### RECORDS FOR THE EXERCISE

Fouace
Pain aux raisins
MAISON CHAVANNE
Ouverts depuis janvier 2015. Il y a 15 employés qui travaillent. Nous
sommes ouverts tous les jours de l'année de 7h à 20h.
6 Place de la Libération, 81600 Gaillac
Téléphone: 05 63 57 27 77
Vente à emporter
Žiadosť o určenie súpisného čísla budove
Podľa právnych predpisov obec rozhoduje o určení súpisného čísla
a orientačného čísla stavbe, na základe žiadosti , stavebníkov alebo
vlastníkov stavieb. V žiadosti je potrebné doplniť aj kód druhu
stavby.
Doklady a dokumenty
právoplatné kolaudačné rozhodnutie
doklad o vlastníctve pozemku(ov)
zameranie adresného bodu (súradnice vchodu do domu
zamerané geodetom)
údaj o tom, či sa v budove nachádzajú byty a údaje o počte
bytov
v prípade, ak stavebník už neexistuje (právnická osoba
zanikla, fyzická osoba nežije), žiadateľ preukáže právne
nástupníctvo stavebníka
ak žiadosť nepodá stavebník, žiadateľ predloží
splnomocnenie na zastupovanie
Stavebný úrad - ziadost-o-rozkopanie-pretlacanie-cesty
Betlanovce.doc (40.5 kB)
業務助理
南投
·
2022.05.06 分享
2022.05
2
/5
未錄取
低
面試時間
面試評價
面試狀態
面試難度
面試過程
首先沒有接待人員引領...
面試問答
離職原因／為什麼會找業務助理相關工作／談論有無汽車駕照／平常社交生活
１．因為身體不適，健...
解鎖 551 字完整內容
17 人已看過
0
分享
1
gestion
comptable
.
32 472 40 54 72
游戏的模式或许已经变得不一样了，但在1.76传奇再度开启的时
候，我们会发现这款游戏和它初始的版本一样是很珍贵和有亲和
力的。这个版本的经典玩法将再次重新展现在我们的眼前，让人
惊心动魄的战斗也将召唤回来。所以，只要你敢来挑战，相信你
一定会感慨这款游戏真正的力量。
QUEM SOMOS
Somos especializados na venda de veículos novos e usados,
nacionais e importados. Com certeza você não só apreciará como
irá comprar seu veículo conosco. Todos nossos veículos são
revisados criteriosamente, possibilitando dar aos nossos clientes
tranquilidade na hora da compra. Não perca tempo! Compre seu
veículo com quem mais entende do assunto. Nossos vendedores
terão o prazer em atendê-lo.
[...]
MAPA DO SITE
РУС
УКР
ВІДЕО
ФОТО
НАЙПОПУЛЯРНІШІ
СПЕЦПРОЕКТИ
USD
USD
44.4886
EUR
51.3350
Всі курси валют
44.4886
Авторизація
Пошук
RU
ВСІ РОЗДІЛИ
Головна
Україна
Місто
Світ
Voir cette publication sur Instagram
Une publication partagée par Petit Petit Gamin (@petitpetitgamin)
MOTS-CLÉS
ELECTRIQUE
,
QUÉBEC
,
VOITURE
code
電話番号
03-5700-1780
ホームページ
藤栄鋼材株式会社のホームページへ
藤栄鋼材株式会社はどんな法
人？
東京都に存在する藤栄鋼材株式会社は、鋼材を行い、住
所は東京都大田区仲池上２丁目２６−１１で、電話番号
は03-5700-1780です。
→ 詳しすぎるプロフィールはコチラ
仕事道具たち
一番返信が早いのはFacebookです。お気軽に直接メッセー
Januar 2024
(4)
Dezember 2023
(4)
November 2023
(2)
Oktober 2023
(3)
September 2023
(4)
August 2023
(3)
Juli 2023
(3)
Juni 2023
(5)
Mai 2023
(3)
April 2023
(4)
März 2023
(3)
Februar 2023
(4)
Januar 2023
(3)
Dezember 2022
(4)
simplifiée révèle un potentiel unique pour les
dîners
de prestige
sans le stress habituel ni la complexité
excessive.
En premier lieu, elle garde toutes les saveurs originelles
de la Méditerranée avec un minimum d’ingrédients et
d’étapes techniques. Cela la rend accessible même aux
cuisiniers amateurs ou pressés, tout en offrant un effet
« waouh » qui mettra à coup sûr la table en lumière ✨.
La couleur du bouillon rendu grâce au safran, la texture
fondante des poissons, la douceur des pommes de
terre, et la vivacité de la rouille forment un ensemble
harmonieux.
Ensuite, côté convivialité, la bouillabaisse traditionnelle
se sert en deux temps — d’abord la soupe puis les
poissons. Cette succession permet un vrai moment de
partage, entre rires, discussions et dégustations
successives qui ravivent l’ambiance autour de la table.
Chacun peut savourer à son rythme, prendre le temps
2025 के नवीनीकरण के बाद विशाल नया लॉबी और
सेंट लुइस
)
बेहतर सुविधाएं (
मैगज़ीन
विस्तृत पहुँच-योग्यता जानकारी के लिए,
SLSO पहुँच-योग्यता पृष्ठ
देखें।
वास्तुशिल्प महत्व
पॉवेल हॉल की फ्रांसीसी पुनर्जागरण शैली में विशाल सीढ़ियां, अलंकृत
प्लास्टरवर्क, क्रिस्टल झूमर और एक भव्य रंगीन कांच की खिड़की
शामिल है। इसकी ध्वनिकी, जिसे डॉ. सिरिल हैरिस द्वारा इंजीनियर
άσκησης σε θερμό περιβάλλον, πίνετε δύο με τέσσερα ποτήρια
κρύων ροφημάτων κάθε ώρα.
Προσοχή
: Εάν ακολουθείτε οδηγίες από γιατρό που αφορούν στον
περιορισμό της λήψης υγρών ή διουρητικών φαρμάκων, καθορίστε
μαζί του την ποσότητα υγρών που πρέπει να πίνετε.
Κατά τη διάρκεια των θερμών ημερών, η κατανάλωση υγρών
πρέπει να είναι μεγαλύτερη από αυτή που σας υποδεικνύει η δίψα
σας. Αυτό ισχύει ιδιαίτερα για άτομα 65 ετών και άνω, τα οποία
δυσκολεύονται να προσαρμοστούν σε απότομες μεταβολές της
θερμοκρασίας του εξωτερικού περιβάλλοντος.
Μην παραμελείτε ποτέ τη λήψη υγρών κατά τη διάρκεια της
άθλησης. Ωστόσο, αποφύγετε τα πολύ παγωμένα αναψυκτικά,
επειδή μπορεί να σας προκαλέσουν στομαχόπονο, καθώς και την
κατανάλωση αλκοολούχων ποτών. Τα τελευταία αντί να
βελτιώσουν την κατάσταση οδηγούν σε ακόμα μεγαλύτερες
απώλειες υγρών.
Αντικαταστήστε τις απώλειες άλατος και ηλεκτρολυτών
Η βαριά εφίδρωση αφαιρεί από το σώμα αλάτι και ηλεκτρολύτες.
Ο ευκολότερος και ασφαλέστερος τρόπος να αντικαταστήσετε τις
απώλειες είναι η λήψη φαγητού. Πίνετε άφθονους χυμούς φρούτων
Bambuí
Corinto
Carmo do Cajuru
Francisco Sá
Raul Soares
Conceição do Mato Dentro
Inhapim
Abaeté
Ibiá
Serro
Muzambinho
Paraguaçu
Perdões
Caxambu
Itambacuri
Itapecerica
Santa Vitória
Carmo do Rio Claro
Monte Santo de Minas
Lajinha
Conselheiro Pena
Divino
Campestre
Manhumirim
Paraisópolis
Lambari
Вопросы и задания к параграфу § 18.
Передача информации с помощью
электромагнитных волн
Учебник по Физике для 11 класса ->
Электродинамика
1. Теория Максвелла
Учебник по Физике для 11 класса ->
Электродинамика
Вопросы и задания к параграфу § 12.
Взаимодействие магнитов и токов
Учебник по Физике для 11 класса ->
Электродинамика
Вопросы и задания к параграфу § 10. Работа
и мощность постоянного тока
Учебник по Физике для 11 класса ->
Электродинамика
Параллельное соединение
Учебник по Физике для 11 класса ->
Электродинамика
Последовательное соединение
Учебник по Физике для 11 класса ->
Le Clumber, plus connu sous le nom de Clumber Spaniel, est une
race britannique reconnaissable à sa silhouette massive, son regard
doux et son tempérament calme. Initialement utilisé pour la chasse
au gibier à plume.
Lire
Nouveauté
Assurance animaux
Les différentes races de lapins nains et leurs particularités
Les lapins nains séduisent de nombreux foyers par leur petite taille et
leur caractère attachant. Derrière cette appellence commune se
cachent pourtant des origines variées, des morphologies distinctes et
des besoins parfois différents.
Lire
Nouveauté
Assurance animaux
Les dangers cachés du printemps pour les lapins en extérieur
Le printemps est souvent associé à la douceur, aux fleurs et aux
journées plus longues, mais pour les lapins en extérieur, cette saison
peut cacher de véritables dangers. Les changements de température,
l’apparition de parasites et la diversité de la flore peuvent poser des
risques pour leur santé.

######

◆ HOW TO COMPLETE THIS TASK
Render every line from the beginning of the items down to and including the line containing "irá comprar seu" as a JSON list of strings, one string per line, leaving out blank lines.

◆ RESULT OF THIS EXERCISE
[
  "Fouace",
  "Pain aux raisins",
  "MAISON CHAVANNE",
  "Ouverts depuis janvier 2015. Il y a 15 employés qui travaillent. Nous",
  "sommes ouverts tous les jours de l'année de 7h à 20h.",
  "6 Place de la Libération, 81600 Gaillac",
  "Téléphone: 05 63 57 27 77",
  "Vente à emporter",
  "Žiadosť o určenie súpisného čísla budove",
  "Podľa právnych predpisov obec rozhoduje o určení súpisného čísla",
  "a orientačného čísla stavbe, na základe žiadosti , stavebníkov alebo",
  "vlastníkov stavieb. V žiadosti je potrebné doplniť aj kód druhu",
  "stavby.",
  "Doklady a dokumenty",
  "právoplatné kolaudačné rozhodnutie",
  "doklad o vlastníctve pozemku(ov)",
  "zameranie adresného bodu (súradnice vchodu do domu",
  "zamerané geodetom)",
  "údaj o tom, či sa v budove nachádzajú byty a údaje o počte",
  "bytov",
  "v prípade, ak stavebník už neexistuje (právnická osoba",
  "zanikla, fyzická osoba nežije), žiadateľ preukáže právne",
  "nástupníctvo stavebníka",
  "ak žiadosť nepodá stavebník, žiadateľ predloží",
  "splnomocnenie na zastupovanie",
  "Stavebný úrad - ziadost-o-rozkopanie-pretlacanie-cesty",
  "Betlanovce.doc (40.5 kB)",
  "業務助理",
  "南投",
  "·",
  "2022.05.06 分享",
  "2022.05",
  "2",
  "/5",
  "未錄取",
  "低",
  "面試時間",
  "面試評價",
  "面試狀態",
  "面試難度",
  "面試過程",
  "首先沒有接待人員引領...",
  "面試問答",
  "離職原因／為什麼會找業務助理相關工作／談論有無汽車駕照／平常社交生活",
  "１．因為身體不適，健...",
  "解鎖 551 字完整內容",
  "17 人已看過",
  "0",
  "分享",
  "1",
  "gestion",
  "comptable",
  ".",
  "32 472 40 54 72",
  "游戏的模式或许已经变得不一样了，但在1.76传奇再度开启的时",
  "候，我们会发现这款游戏和它初始的版本一样是很珍贵和有亲和",
  "力的。这个版本的经典玩法将再次重新展现在我们的眼前，让人",
  "惊心动魄的战斗也将召唤回来。所以，只要你敢来挑战，相信你",
  "一定会感慨这款游戏真正的力量。",
  "QUEM SOMOS",
  "Somos especializados na venda de veículos novos e usados,",
  "nacionais e importados. Com certeza você não só apreciará como",
  "irá comprar seu veículo conosco. Todos nossos veículos são"
]